_DATA RECORDS_
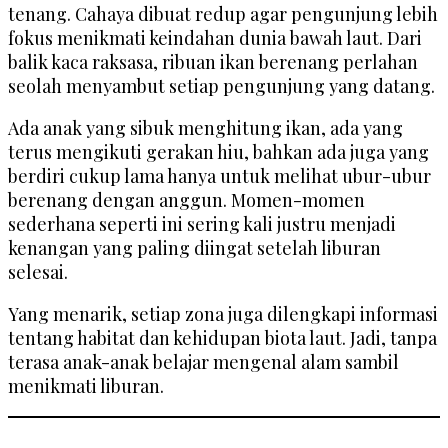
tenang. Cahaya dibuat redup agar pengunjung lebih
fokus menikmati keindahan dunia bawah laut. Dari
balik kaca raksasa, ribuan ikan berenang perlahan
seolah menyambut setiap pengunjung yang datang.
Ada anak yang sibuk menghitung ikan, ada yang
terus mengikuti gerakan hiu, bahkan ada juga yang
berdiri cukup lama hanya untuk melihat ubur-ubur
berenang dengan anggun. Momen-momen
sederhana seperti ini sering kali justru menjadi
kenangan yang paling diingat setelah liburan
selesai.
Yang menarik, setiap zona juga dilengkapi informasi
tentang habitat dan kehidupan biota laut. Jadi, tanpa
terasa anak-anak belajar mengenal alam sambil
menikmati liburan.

---

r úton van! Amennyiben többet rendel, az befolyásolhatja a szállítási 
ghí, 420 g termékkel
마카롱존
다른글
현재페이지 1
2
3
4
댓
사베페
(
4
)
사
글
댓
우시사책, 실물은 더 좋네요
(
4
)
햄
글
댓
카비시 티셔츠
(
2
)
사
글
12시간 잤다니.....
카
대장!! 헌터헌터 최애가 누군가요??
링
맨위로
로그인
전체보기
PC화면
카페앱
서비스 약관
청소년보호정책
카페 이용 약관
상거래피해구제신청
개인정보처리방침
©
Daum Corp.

...

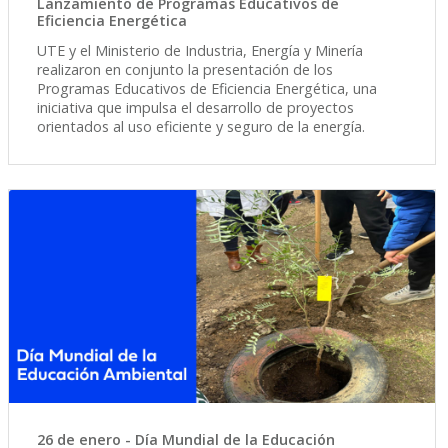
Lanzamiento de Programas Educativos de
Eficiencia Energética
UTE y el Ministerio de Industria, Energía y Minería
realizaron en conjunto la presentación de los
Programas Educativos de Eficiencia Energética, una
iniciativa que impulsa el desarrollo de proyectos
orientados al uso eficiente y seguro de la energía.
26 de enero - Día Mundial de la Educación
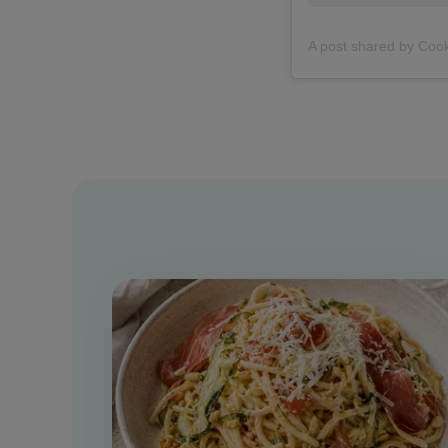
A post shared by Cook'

_WHAT YOU SHOULD DO_
Given the records above, restate word for word only the lines starting at the one with "tenang. Cahaya dibuat" and ending at the one with "sederhana seperti ini".

_WRITTEN SOLUTION_
tenang. Cahaya dibuat redup agar pengunjung lebih
fokus menikmati keindahan dunia bawah laut. Dari
balik kaca raksasa, ribuan ikan berenang perlahan
seolah menyambut setiap pengunjung yang datang.
Ada anak yang sibuk menghitung ikan, ada yang
terus mengikuti gerakan hiu, bahkan ada juga yang
berdiri cukup lama hanya untuk melihat ubur-ubur
berenang dengan anggun. Momen-momen
sederhana seperti ini sering kali justru menjadi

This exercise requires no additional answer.